1. Lights out at Night!

Birds migrate by the stars. Outside lights confuse them. Turn lights off from now – May 31 to help them reach their breeding grounds.

2. Make sure nest boxes are ready.

My bluebirds are beginning to build a nest! Make sure you have your clean nest boxes up and ready. Do not intervene if a nest is already being started or nestlings fall.

3. Clean feeders and bird baths.

Use this solution to clean your feeders and bird baths: 1 part bleach to 9 parts water. Make sure you do this every 2-3 weeks during spring and summer. If you notice sick birds, take all feeders and baths down for 10-14 days. Suet cages can be left up.

4. Plant natives.

Once it’s a good time to plant, remove invasives and plant natives for pollinators and wildlife. There are a number of native plant nurseries in our area. The North Carolina Botanical Garden is a great resource. But remember: Please don’t plant or clean up the garden until temps have been over 50 degrees for a week or so. That usually means later in March.

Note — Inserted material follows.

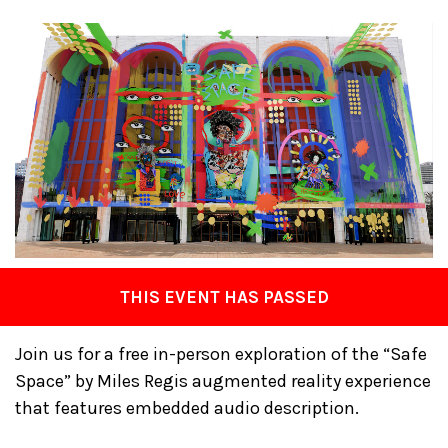
THIS EVENT HAS PASSED
Join us for a free in-person exploration of the “Safe
Space” by Miles Regis augmented reality experience
that features embedded audio description.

Leaving your leaves also helps reduce flooding, air, water and noise pollution and saves you time and money.

5. Leave your leaves!

Leaves provide cover for insects, caterpillars and fireflies. They also provide free mulch and nutrients, and shade plant roots. There’s no reason to remove leaves from the garden as they will enrich the soil and established plants will have no trouble coming up through the leaf cover.